[Start of Attachment]
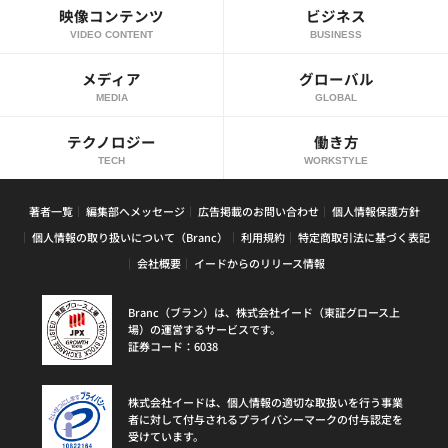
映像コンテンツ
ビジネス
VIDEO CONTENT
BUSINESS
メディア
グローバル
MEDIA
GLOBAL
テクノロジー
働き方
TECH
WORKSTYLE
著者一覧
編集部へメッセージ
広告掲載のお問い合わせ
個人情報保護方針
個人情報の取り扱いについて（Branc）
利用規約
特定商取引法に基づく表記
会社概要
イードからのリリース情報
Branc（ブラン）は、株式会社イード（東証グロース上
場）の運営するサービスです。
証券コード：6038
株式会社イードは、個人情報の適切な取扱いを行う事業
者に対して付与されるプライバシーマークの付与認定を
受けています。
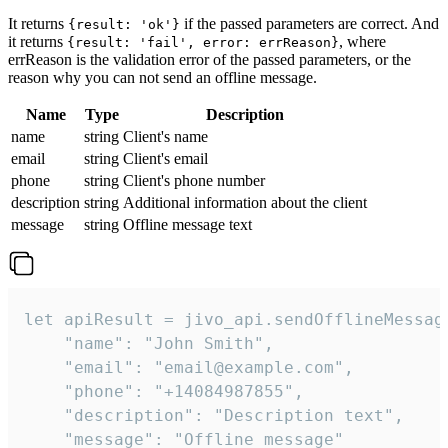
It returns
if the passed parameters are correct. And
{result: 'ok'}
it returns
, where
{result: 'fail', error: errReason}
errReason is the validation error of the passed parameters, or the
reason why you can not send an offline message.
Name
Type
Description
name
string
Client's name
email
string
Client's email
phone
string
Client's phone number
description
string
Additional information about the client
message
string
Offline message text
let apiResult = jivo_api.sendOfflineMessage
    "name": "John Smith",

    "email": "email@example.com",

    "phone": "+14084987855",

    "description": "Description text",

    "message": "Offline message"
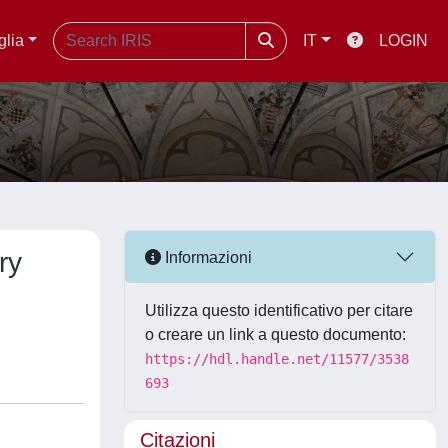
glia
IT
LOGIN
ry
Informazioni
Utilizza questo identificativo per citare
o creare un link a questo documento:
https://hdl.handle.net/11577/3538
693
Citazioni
[End of Attachment]
Every line of the listing must be reproduced exactly, though the pictures are to be left out.

映像コンテンツ
ビジネス
VIDEO CONTENT
BUSINESS
メディア
グローバル
MEDIA
GLOBAL
テクノロジー
働き方
TECH
WORKSTYLE
著者一覧
編集部へメッセージ
広告掲載のお問い合わせ
個人情報保護方針
個人情報の取り扱いについて（Branc）
利用規約
特定商取引法に基づく表記
会社概要
イードからのリリース情報
Branc（ブラン）は、株式会社イード（東証グロース上
場）の運営するサービスです。
証券コード：6038
株式会社イードは、個人情報の適切な取扱いを行う事業
者に対して付与されるプライバシーマークの付与認定を
受けています。
It returns
if the passed parameters are correct. And
{result: 'ok'}
it returns
, where
{result: 'fail', error: errReason}
errReason is the validation error of the passed parameters, or the
reason why you can not send an offline message.
Name
Type
Description
name
string
Client's name
email
string
Client's email
phone
string
Client's phone number
description
string
Additional information about the client
message
string
Offline message text
let apiResult = jivo_api.sendOfflineMessage
    "name": "John Smith",

    "email": "email@example.com",

    "phone": "+14084987855",

    "description": "Description text",

    "message": "Offline message"
glia
IT
LOGIN
ry
Informazioni
Utilizza questo identificativo per citare
o creare un link a questo documento:
https://hdl.handle.net/11577/3538
693
Citazioni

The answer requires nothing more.